Een paar weken geleden werd er een analyse gepresenteerd over eerlijke vergoedingen voor popmuzikanten. Met lichte tegenzin opende ik de rapportage. Ik vind de fair pay-discussie namelijk best ingewikkeld en ik zag de bui al hangen dat het allemaal de schuld zou zijn van de poppodia en festivals.
Dat bleek veel te negatief gedacht en – achteraf – logisch natuurlijk: Aan de analyse hebben allemaal kundige mensen meegewerkt die precies weten hoe de geldstromen binnen de livemuziek lopen. De conclusie was dat er grofweg 7,8 miljoen euro te weinig is om muzikanten billijk te vergoeden en dat geld is niet op te brengen binnen de popsector zelf.

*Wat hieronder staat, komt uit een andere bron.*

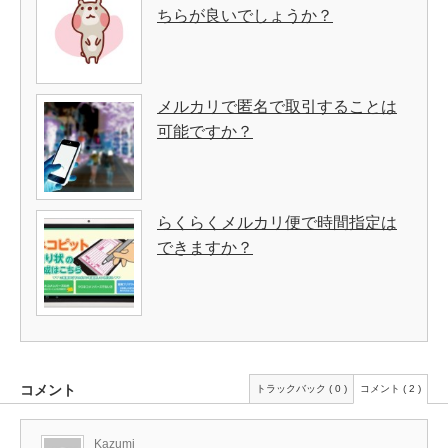
ちらが良いでしょうか？
メルカリで匿名で取引することは
可能ですか？
らくらくメルカリ便で時間指定は
できますか？
コメント
トラックバック ( 0 )
コメント ( 2 )
Kazumi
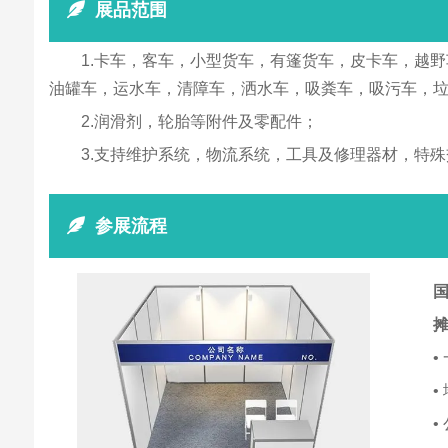
展品范围
1.卡车，客车，小型货车，有篷货车，皮卡车，越
油罐车，运水车，清障车，洒水车，吸粪车，吸污车，
2.润滑剂，轮胎等附件及零配件；
3.支持维护系统，物流系统，工具及修理器材，特
参展流程
国
•
•
•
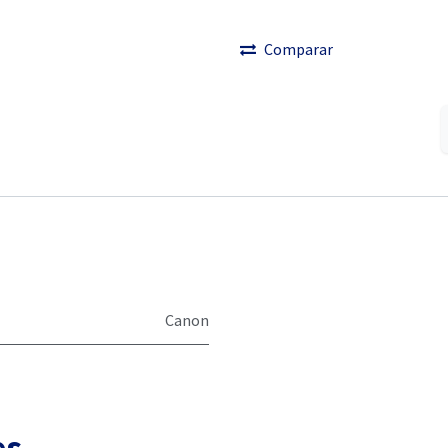
Comparar
Canon
es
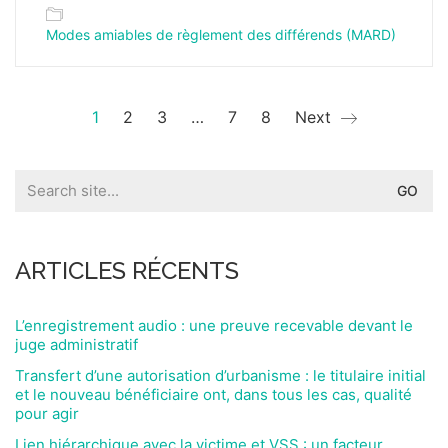
Modes amiables de règlement des différends (MARD)
1
2
3
…
7
8
Next
Search
for:
ARTICLES RÉCENTS
L’enregistrement audio : une preuve recevable devant le
juge administratif
Transfert d’une autorisation d’urbanisme : le titulaire initial
et le nouveau bénéficiaire ont, dans tous les cas, qualité
pour agir
Lien hiérarchique avec la victime et VSS : un facteur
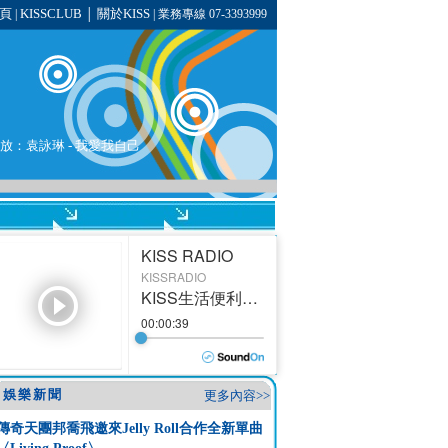
頁
KISSCLUB
關於KISS
|
│
| 業務專線 07-3393999
播放：
袁詠琳
- 我愛我自己
娛樂新聞
更多內容>>
傳奇天團邦喬飛邀來Jelly Roll合作全新單曲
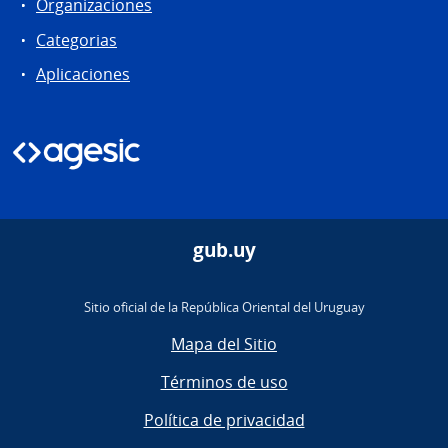
Organizaciones
Categorias
Aplicaciones
gub.uy
Sitio oficial de la República Oriental del Uruguay
Mapa del Sitio
Términos de uso
Política de privacidad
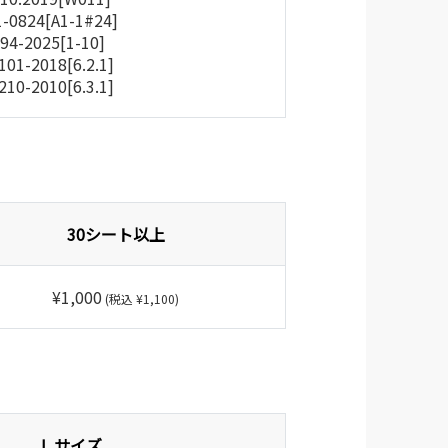
1-0824[A1-1#24]
94-2025[1-10]
0101-2018[6.2.1]
8210-2010[6.3.1]
30シート以上
¥1,000
(税込 ¥1,100)
L サイズ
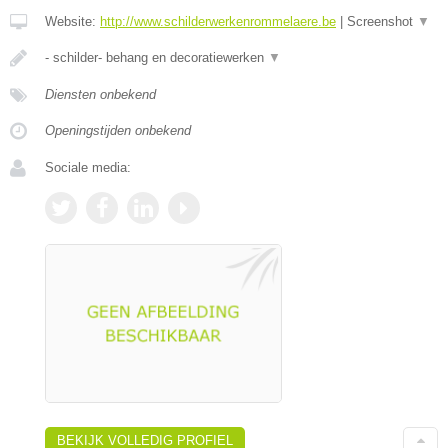
Website:
http://www.schilderwerkenrommelaere.be
|
Screenshot
▼
- schilder- behang en decoratiewerken
▼
Diensten onbekend
Openingstijden onbekend
Sociale media:
BEKIJK VOLLEDIG PROFIEL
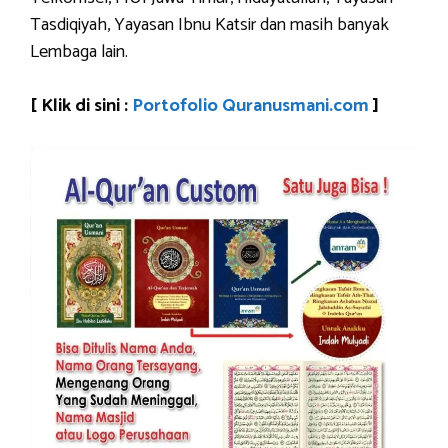
Tasdiqiyah, Yayasan Ibnu Katsir dan masih banyak
Lembaga lain.
[ Klik di sini :
Portofolio Quranusmani.com
]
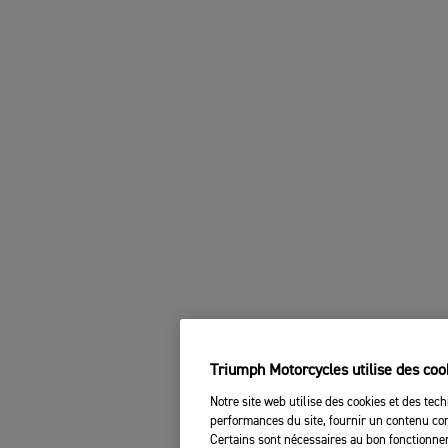
Triumph Motorcycles utilise des coo
Notre site web utilise des cookies et des tech
performances du site, fournir un contenu com
Certains sont nécessaires au bon fonctionnem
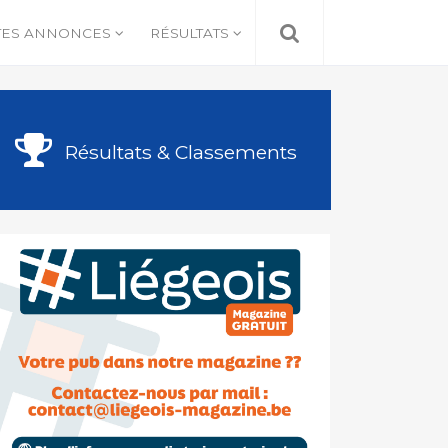
TES ANNONCES
RÉSULTATS
Résultats & Classements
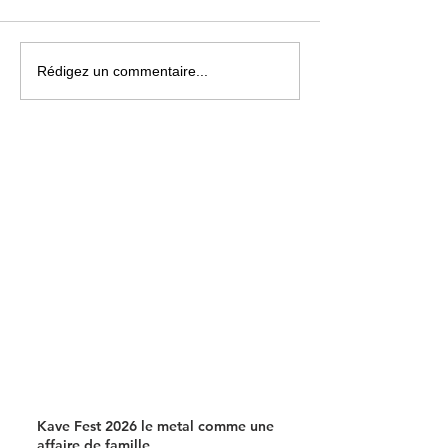
Une carte « musicale »
Paris La Défens
Rédigez un commentaire...
parfaitement insolite !
changera de nom
du 1er juillet
Kave Fest 2026 le metal comme une
affaire de famille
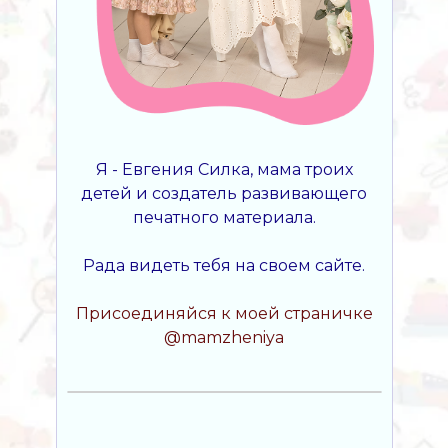
Я - Евгения Силка, мама троих
детей и создатель развивающего
печатного материала.
Рада видеть тебя на своем сайте.
Присоединяйся к моей страничке
@mamzheniya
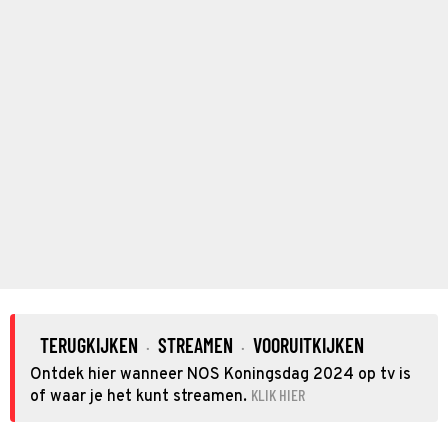
TERUGKIJKEN
STREAMEN
VOORUITKIJKEN
·
·
Ontdek hier wanneer NOS Koningsdag 2024 op tv is
KLIK HIER
of waar je het kunt streamen.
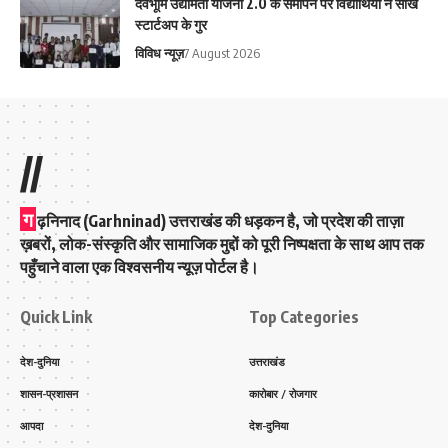
देवभूमि उद्यमिता योजना 2.0 के समापन पर विद्यार्थियों ने सीखे
स्टार्टअप के गुर
विविध न्यूज़
7 August 2026
//
ग
ढ़निनाद (Garhninad) उत्तराखंड की धड़कन है, जो प्रदेश की ताज़ा
ख़बरों, लोक-संस्कृति और सामाजिक मुद्दों को पूरी निष्पक्षता के साथ आप तक
पहुँचाने वाला एक विश्वसनीय न्यूज़ पोर्टल है।
Quick Link
Top Categories
देश-दुनिया
उत्तराखंड
शासन-प्रशासन
कारोबार / रोजगार
आपदा
देश-दुनिया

Als je precies wil weten hoe dat zit, moet je zeker even de rapportage lezen, maar kort door de bocht komt het erop neer dat podia en festivals geen hogere gages kunnen betalen zonder verlies te lijden. Zouden ze dit – al dan niet verplicht – wel doen, zou dit ten koste gaan van het aantal speelplekken dat ze bands kunnen bieden; minder bands krijgen meer betaald. Daarmee ontneem je dus een grote groep artiesten de kans om zich op het podium te ontwikkelen.
Er zijn natuurlijk artiesten die net komen kijken en nog amper een gitaar kunnen vasthouden en er zijn artiesten die door marktwerking (ze verkopen grote zalen uit) een keurig inkomen hebben. Om die twee groepen gaat het in deze analyse niet; het gaat om de artiesten met een redelijke staat van dienst die toch nog steeds niet rond kunnen komen van hun muziek. Precies de groep die zo belangrijk is voor het clubcircuit.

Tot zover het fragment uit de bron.